Universities can start to address this freeze in tuition fee loans and increasing marketing costs by first focusing on customer retention and then on customer lifetime value.
Customer retention is the collection of activities a business uses to increase the number of repeat customers and to increase the profitability of each existing customer. Shopify
Customer lifetime value (CLV, or CLTV) is the metric that indicates the total revenue a business can reasonably expect from a single customer account throughout the business relationship. Hubspot
The Guardian article calculated that the University of Bedfordshire spends £432 per enrolled student; if that student stays for a three-year undergraduate degree, it will provide a £27,750 return if the student drops out the first year, this return reduces to just £9,250. HESA data states that 6.3% (20,295) of first-year, full-time UK-based students in the 15/16 academic year did not continue to their second year. That 20,295 students not continuing their course represents almost £190 million lost in the sector for just year two of a degree and double that for losses going into the third year.
“Evaluating who your customers are and dedicating time and effort toward re-engaging them is not only essential, but often comes at the fraction of the cost of sourcing entirely new ones.” Dynamic Yield
Student retention is not a simple thing, and some drop-outs may be unavoidable due to life circumstances. Still, this number can be reduced, especially for institutions with rates of 10% and above. The first step to retention is to collect data on why students are dropping out through exit interviews and use this to build an intervention process that can identify students before they pass the point of no return. A solid intervention process should set clear and high expectations, monitor against those expectations, and intervene when they are not met.

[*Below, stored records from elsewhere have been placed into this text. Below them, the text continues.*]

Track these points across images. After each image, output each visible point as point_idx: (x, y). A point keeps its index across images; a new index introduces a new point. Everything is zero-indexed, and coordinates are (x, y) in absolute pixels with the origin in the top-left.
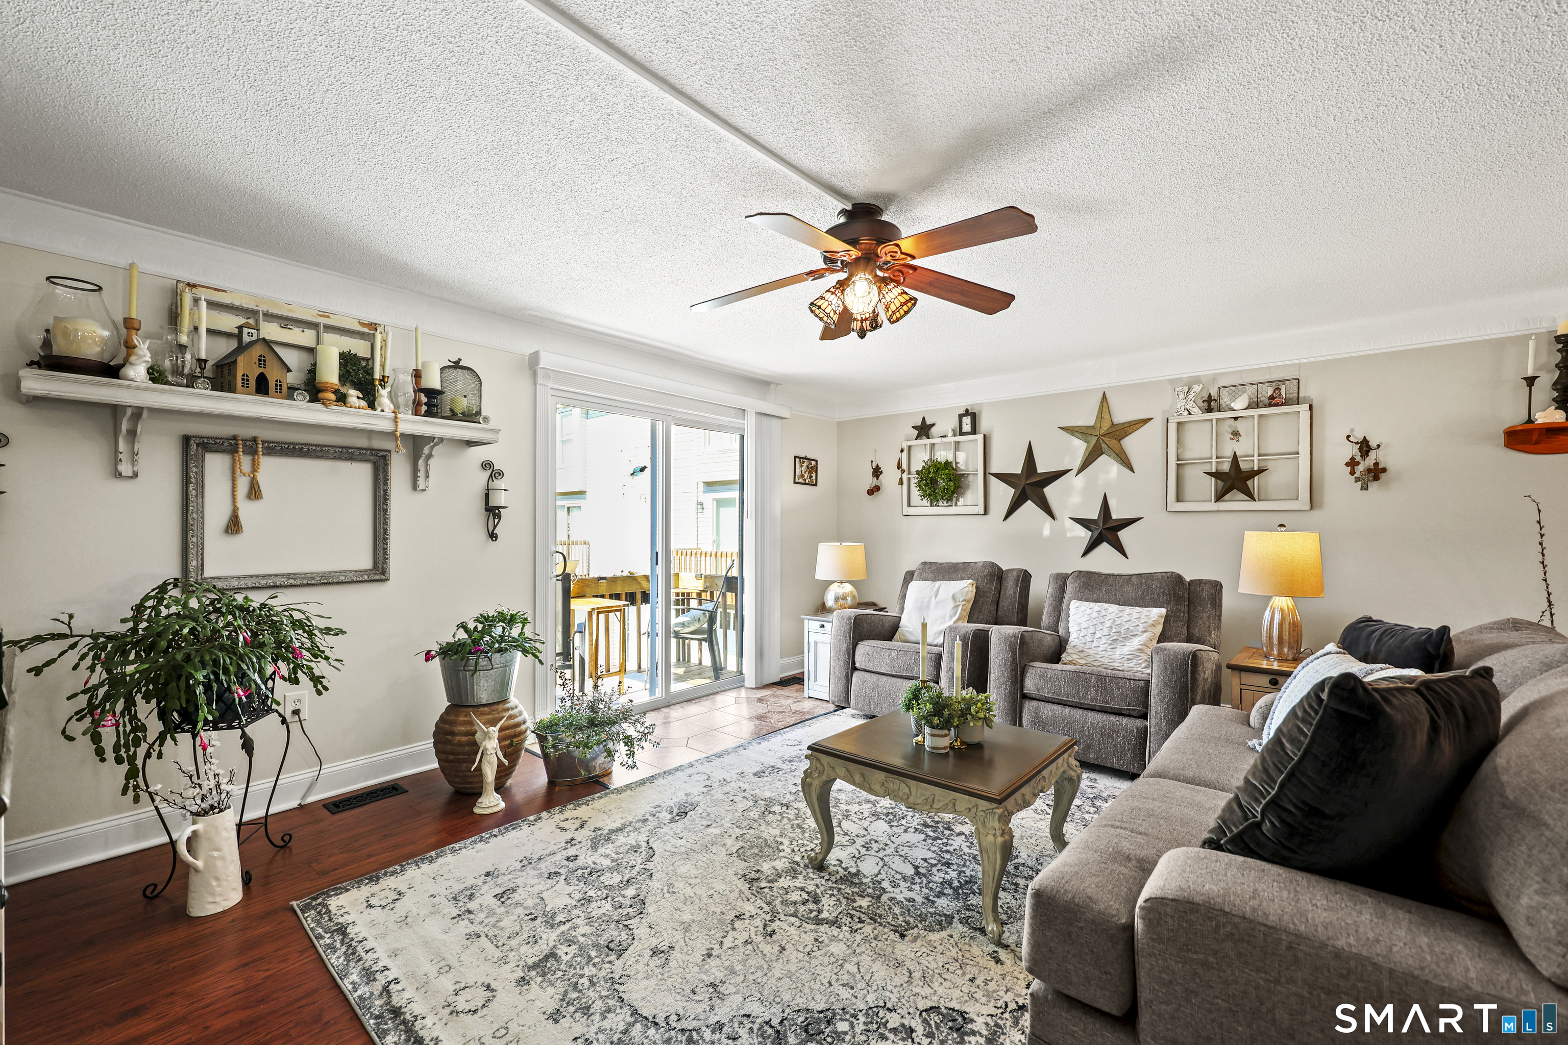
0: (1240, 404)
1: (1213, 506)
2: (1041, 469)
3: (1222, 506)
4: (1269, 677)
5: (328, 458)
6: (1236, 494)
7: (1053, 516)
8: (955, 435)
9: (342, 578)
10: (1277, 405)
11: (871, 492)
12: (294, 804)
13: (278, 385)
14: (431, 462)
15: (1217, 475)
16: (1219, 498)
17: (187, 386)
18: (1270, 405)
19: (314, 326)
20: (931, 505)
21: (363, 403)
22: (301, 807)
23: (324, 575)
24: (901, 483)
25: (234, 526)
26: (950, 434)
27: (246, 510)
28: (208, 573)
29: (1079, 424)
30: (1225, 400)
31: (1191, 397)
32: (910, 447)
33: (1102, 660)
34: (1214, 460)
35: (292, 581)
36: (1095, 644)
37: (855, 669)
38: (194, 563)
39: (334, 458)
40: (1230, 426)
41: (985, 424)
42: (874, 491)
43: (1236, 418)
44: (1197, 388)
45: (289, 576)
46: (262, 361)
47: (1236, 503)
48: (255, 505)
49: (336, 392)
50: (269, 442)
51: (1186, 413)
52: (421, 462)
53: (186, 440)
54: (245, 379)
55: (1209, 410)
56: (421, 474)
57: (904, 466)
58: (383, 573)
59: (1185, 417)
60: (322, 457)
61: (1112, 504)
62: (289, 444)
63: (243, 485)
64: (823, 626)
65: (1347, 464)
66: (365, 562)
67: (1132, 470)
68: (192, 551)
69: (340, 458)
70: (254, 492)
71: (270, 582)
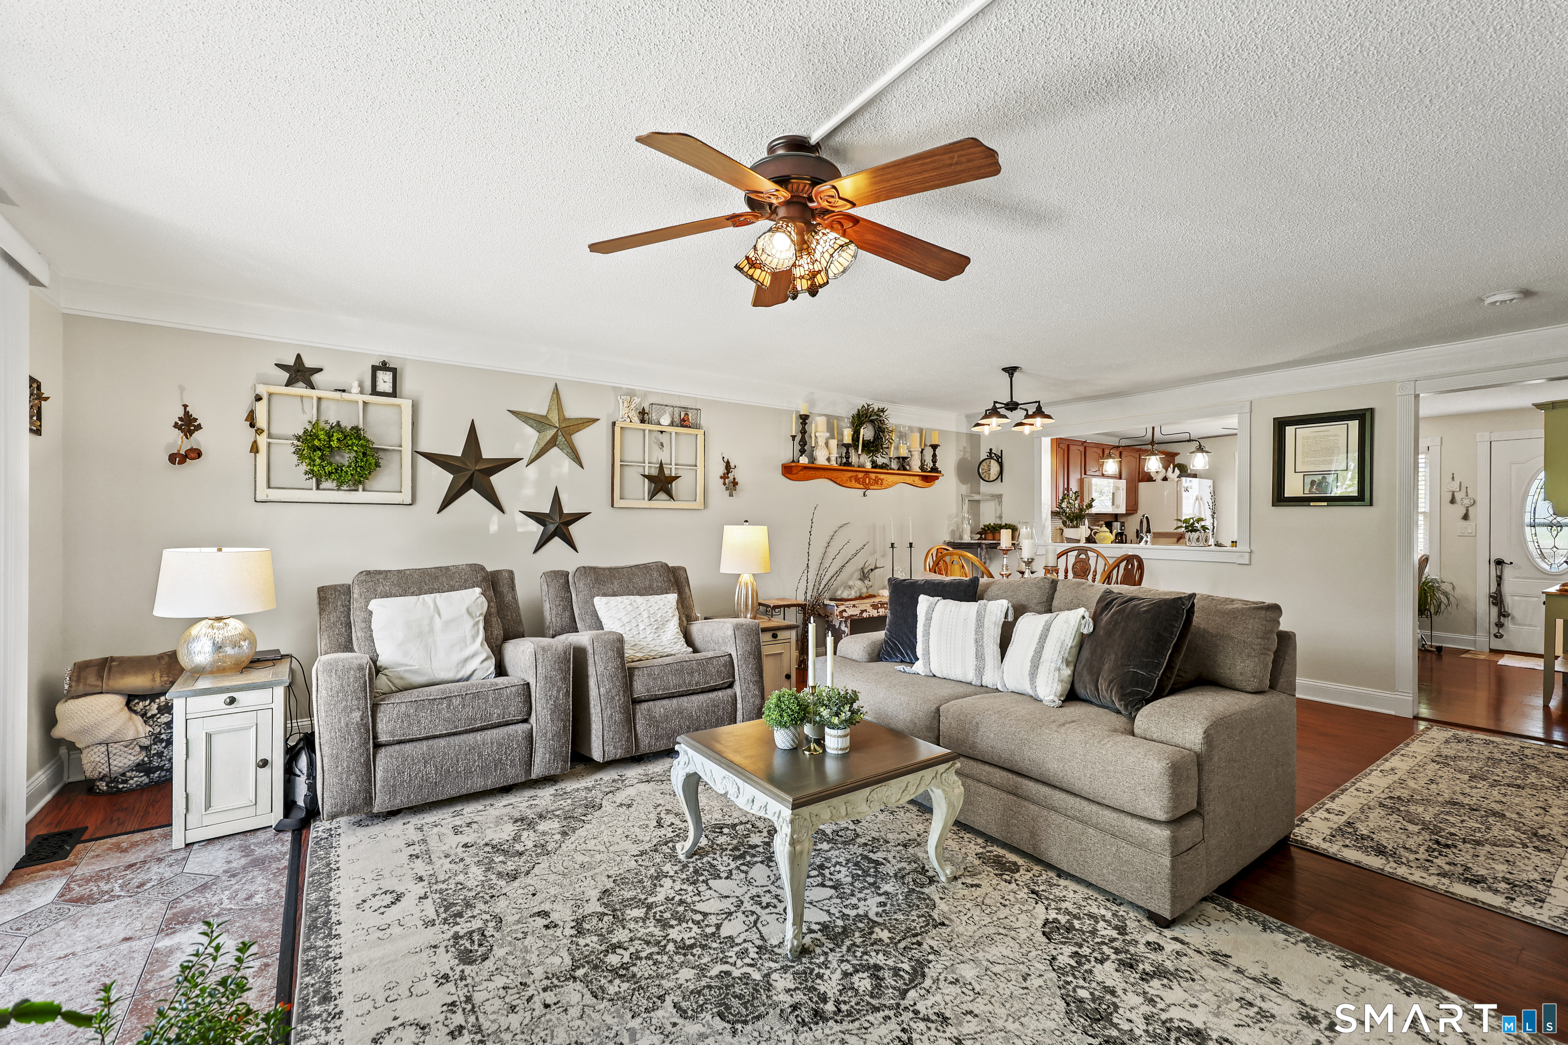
0: (665, 420)
1: (646, 504)
2: (486, 454)
3: (654, 504)
4: (771, 633)
6: (662, 495)
7: (501, 509)
8: (362, 392)
10: (686, 426)
11: (178, 459)
15: (650, 478)
16: (652, 497)
18: (682, 426)
20: (339, 489)
24: (255, 449)
26: (355, 389)
29: (531, 410)
30: (654, 416)
31: (632, 406)
32: (270, 395)
33: (656, 648)
34: (647, 465)
36: (641, 636)
37: (378, 746)
40: (656, 438)
41: (408, 384)
42: (182, 456)
43: (662, 432)
44: (637, 400)
47: (661, 501)
51: (628, 420)
55: (643, 421)
57: (261, 422)
59: (627, 424)
61: (564, 498)
64: (232, 701)
65: (721, 477)
67: (582, 467)
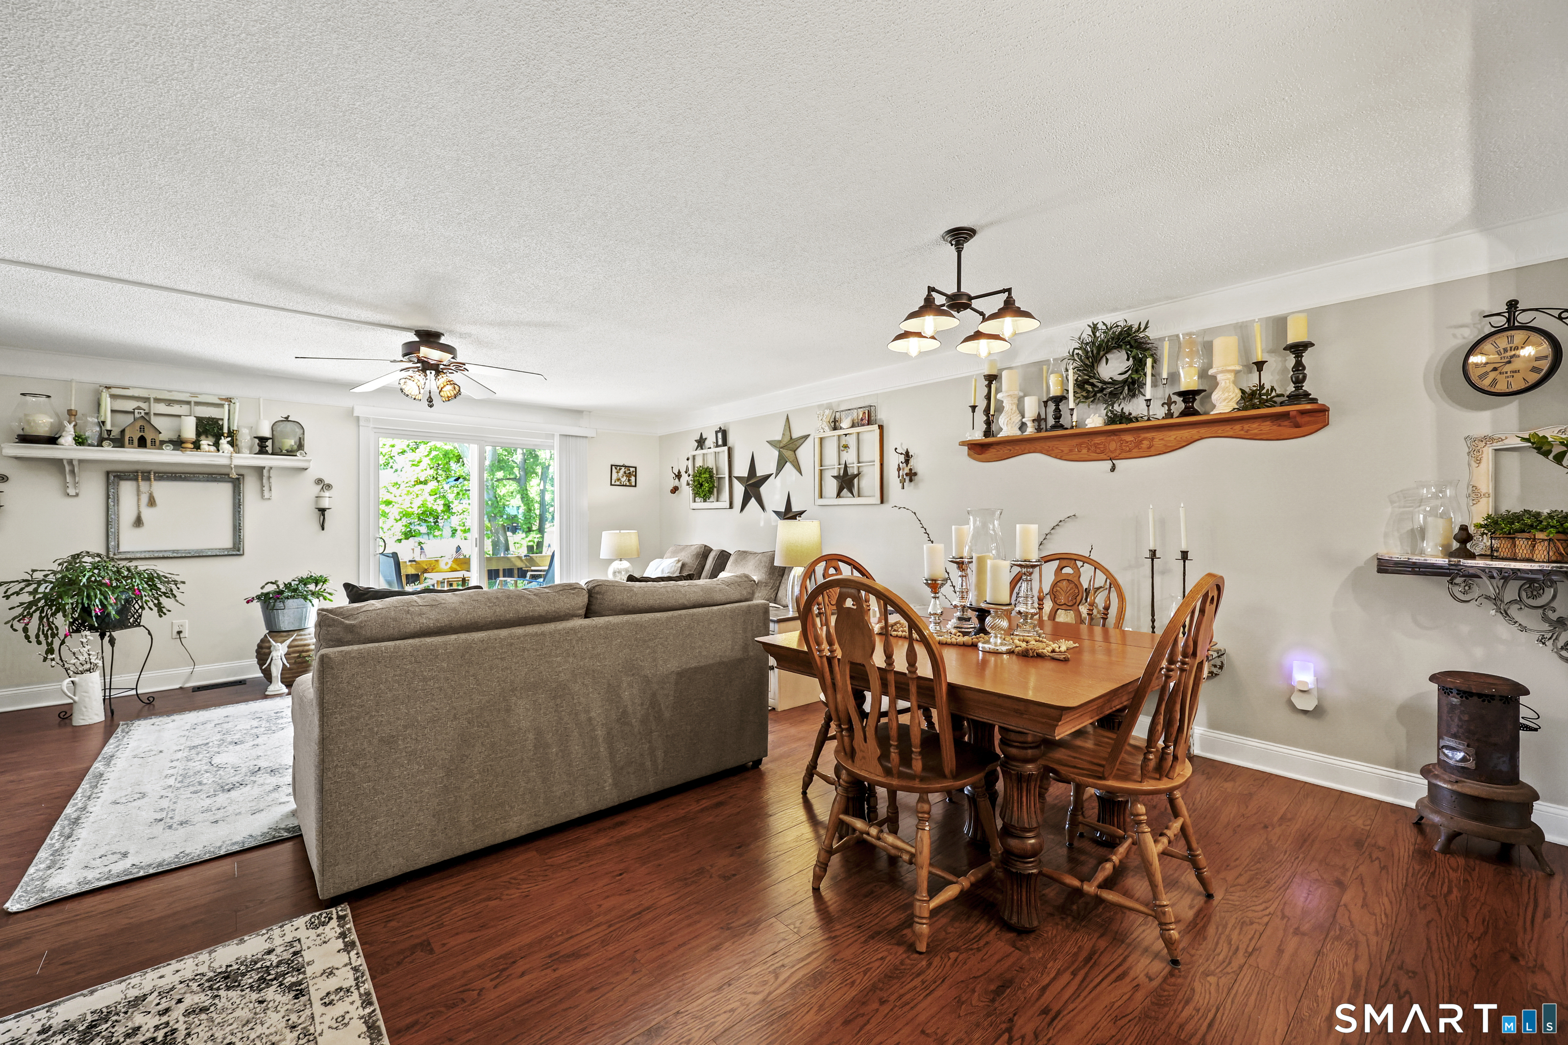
0: (848, 424)
1: (836, 501)
2: (758, 473)
3: (840, 501)
5: (200, 481)
6: (846, 492)
7: (764, 510)
8: (715, 447)
9: (209, 553)
10: (864, 425)
11: (673, 491)
12: (177, 686)
13: (153, 442)
14: (272, 480)
15: (837, 478)
16: (838, 495)
17: (98, 446)
18: (862, 425)
19: (188, 403)
20: (704, 502)
21: (213, 448)
22: (181, 688)
23: (197, 551)
24: (688, 484)
25: (138, 522)
26: (712, 446)
27: (147, 514)
28: (122, 549)
29: (775, 438)
30: (841, 421)
31: (826, 419)
32: (694, 456)
34: (836, 466)
35: (175, 555)
38: (113, 543)
39: (204, 481)
40: (844, 441)
41: (731, 440)
42: (675, 490)
43: (847, 435)
44: (829, 412)
45: (173, 551)
46: (142, 429)
47: (846, 499)
48: (151, 511)
49: (193, 443)
50: (159, 473)
51: (824, 431)
52: (265, 481)
53: (108, 473)
54: (131, 441)
55: (835, 429)
56: (266, 489)
57: (690, 471)
58: (239, 550)
59: (823, 434)
60: (195, 481)
61: (792, 499)
62: (172, 473)
63: (144, 499)
65: (899, 470)
66: (226, 542)
67: (801, 474)
68: (111, 537)
69: (208, 481)
70: (152, 502)
71: (161, 555)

After addressing the most significant issues and with a solid tracking and intervention process, institutions can focus on personalising the student experience. Dynamic Yield, experts in online personalisation, suggest that loyalty and retention efforts should be data-driven and deliver captivating, tailored experiences. Retention efforts should be iterative to build on what works and lose what doesn’t.
The final piece of the puzzle is to focus on the lifetime relationship the student has with the institution. Most graduating students have loyalty to where they studied and will probably require significant upskilling throughout their careers. Universities should build on this relationship, and learning needs to provide ongoing qualifications for their alumni at critical stages of their working lives. Cross-selling comes at a significantly lower cost than acquiring new students allowing the courses to be more affordable or will enable more of the tuition fees to be spent on making the experience better.